(DATASET begins)

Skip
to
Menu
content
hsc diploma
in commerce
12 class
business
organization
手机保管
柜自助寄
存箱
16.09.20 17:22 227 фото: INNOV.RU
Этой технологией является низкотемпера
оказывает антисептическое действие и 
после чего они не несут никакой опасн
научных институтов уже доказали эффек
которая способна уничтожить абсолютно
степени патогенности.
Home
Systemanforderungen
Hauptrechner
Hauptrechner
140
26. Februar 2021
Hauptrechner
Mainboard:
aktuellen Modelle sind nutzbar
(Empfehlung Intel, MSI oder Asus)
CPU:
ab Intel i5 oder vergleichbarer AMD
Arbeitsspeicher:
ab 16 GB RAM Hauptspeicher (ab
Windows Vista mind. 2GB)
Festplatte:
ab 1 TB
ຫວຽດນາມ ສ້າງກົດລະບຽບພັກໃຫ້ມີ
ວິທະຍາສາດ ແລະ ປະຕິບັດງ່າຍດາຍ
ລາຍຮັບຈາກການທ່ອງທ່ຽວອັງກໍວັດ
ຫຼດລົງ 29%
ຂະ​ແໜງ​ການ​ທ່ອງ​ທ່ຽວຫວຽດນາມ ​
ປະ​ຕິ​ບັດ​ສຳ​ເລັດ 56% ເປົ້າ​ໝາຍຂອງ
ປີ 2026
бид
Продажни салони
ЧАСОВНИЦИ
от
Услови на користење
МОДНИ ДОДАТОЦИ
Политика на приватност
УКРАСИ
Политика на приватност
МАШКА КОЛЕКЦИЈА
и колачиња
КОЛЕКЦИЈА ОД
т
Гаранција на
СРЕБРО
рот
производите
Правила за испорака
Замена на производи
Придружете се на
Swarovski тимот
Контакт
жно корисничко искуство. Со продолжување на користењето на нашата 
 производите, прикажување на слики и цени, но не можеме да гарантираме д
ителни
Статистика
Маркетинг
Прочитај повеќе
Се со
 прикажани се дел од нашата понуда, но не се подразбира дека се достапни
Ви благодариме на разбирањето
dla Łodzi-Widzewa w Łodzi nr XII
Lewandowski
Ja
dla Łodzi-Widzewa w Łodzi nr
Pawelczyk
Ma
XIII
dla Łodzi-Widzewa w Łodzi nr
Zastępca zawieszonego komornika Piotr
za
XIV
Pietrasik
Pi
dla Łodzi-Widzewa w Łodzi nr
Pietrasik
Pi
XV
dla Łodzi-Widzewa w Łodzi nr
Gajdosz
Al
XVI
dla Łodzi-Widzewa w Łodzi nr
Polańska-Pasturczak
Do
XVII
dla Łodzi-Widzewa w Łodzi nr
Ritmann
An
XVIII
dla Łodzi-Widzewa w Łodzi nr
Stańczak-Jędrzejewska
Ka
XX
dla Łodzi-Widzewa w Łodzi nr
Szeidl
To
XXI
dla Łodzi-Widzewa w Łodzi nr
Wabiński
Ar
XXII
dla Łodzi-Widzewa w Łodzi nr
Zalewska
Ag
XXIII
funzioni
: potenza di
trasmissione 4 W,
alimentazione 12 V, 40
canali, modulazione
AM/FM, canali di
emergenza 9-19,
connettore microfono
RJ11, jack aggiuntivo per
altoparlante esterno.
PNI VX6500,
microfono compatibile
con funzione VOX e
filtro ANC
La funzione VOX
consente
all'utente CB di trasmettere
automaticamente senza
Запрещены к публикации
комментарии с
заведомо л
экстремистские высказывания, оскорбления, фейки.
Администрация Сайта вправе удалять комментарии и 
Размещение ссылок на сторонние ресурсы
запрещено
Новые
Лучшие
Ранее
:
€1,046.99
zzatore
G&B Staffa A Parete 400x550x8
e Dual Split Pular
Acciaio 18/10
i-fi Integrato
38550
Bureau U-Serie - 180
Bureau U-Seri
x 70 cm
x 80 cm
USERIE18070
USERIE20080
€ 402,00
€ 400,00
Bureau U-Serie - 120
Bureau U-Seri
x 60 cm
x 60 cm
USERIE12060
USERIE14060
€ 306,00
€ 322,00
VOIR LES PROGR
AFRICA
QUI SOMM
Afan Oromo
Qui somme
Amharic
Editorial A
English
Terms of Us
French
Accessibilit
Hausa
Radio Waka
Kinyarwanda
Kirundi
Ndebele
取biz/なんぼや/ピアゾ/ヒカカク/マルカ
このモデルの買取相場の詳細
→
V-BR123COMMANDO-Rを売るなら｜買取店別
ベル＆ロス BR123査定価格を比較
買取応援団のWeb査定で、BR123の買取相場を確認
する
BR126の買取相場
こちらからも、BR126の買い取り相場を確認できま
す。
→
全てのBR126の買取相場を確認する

(DATASET ends)

■ ASSIGNMENT:
Tally the lines that hold the word "oder" in the listing, and give the tally with nothing else.

■ TASK RESULT:
2